• Apple's top iPhone maker Foxconn said its Chinese rivals were poaching its workers in Vietnam.
  • Vietnam has 31 companies that employ 160,000 workers to manufacture and assemble Apple products.
  • Apple wants to reduce reliance on China and has been urging suppliers there to expand into Vietnam.

A battle for talent is heating up for the 160,000 workers who assemble Apple's products in Vietnam, with a top iPhone assembler crying foul over how its Chinese rivals are attempting to attract cheap labor in the Southeast Asian country. 

Young Liu, the CEO and chair of Foxconn, the world's largest iPhone maker, told reporters on Saturday he noticed the company's Chinese competitors were setting up campuses near its base in Vietnam to get closer to its workers.

"When our competitors found out where Foxconn was building our factory, they went to buy a piece of land next to ours, so that they could ride on our coattails and poach our talents with high salaries," Liu said, according to Bloomberg.

Per the outlet, Liu said that the company's Bac Ninh City campus currently employs around 60,000 workers, but that he plans to "significantly" increase that number over the next two years. 

Foxconn did not immediately respond to Insider's request for comments.

China-based manufacturers have been grappling with increasing production costs in the country, and many are attracted by Vietnam for its abundance of cheap and skilled labor, according to an investment report from AXA Investment Management released in September.

At least three Chinese suppliers plan to assemble more Apple products in Vietnam. BYD will begin producing iPads in Vietnam this month, per Nikkei Asia. Luxshare ICT and Goertek are also setting up shop in Vietnam to assemble AirPods, Apple analyst Kuo Ming-Chi said in a tweet in May. 

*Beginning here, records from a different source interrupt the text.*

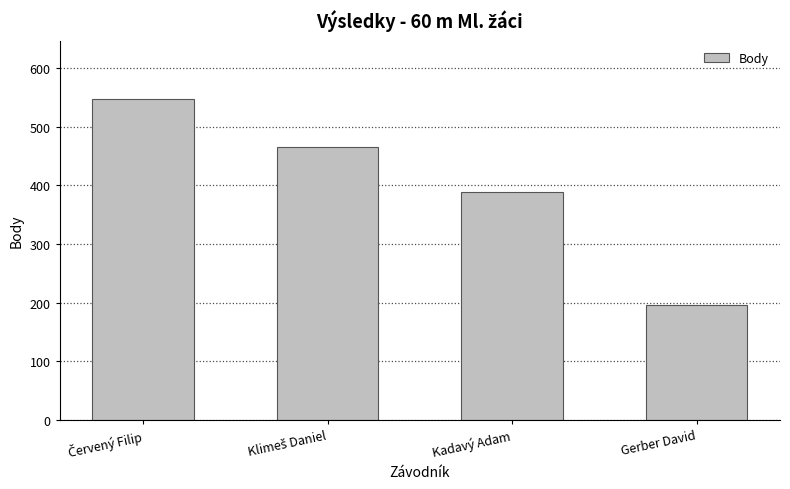

Reading left to right, what are all the values shown in this chart?

548	465	388	196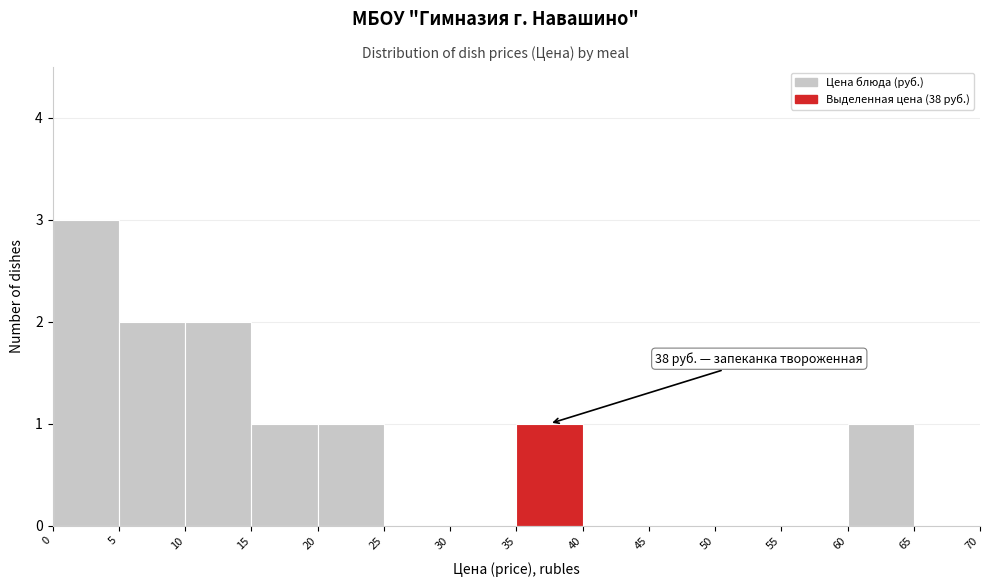

Over which range of the x-axis is the bar tallest?

0 to 5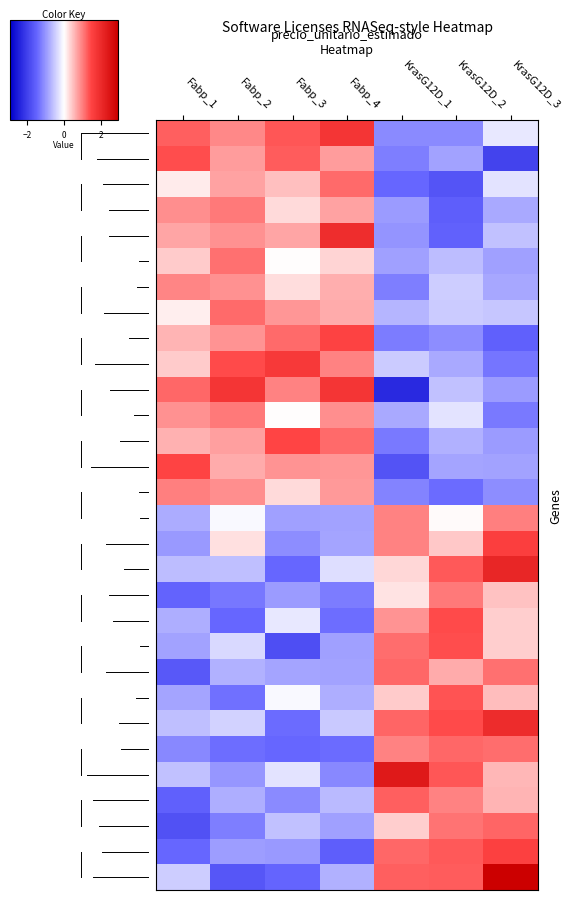

At how many categories does at least one series exceed 2?

2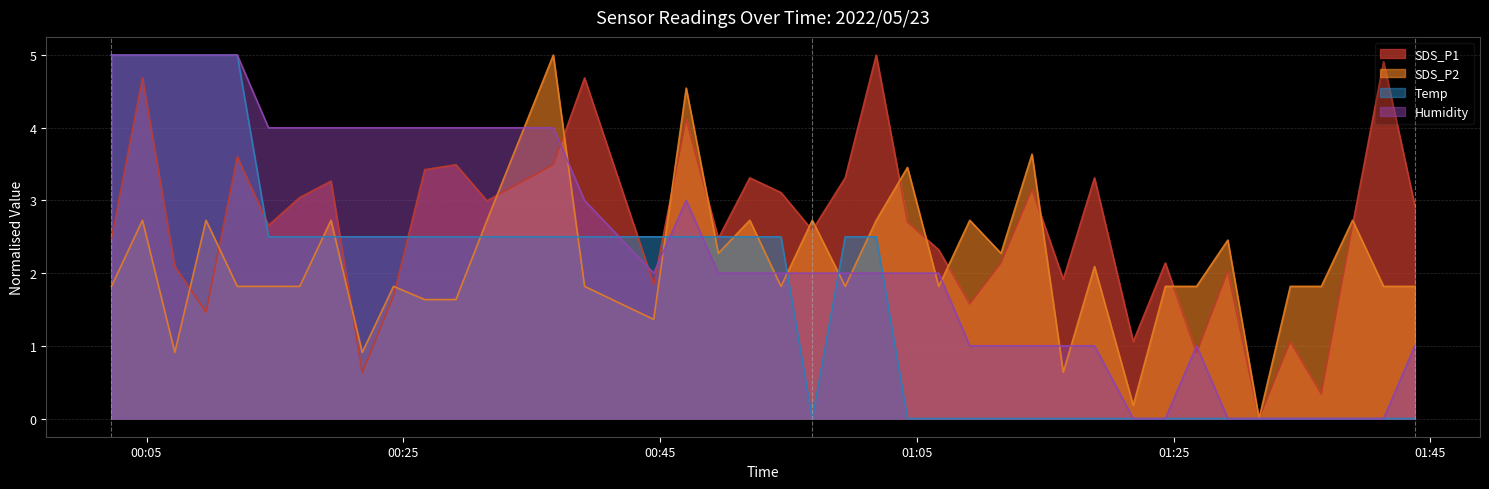

Rank the series by their average value, from lowest to highest.

Temp, SDS_P2, Humidity, SDS_P1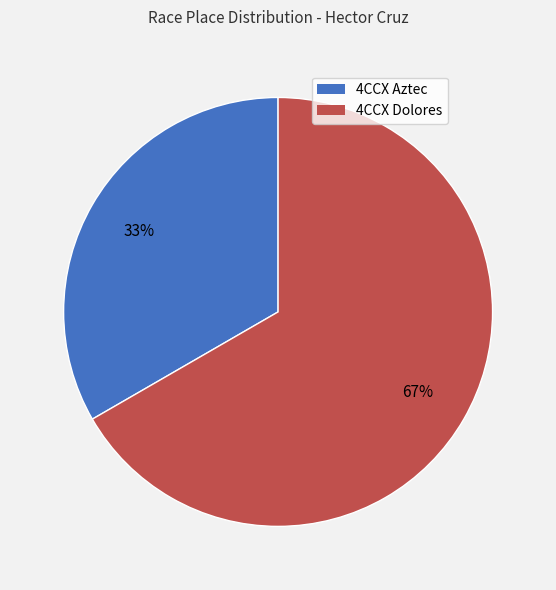

Does any single category account for the majority?

Yes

They'll join the current crop of 31 companies — employing around 160,000 workers — that currently produce Apple products in Vietnam, according to Saigon Online

For Apple, there are strategic considerations as it looks to reduce its reliance on China for product assembly. In 2020, Apple requested Foxconn to start making MacBooks and iPads in the Southeast Asian country, citing a need to minimize the impact of US-China trade tensions, per Reuters.

China's tough stance on COVID-19 was another reason for Apple's push into Vietnam, according to a Wall Street Journal report last month. The company recently said that China's COVID-19 restrictions in China could cost it $4 billion to $8 billion in revenue for the current quarter ending June. Foxconn had to shut down operations in Shenzhen for a few days in March as the city tried to tackle a spike in COVID-19 cases.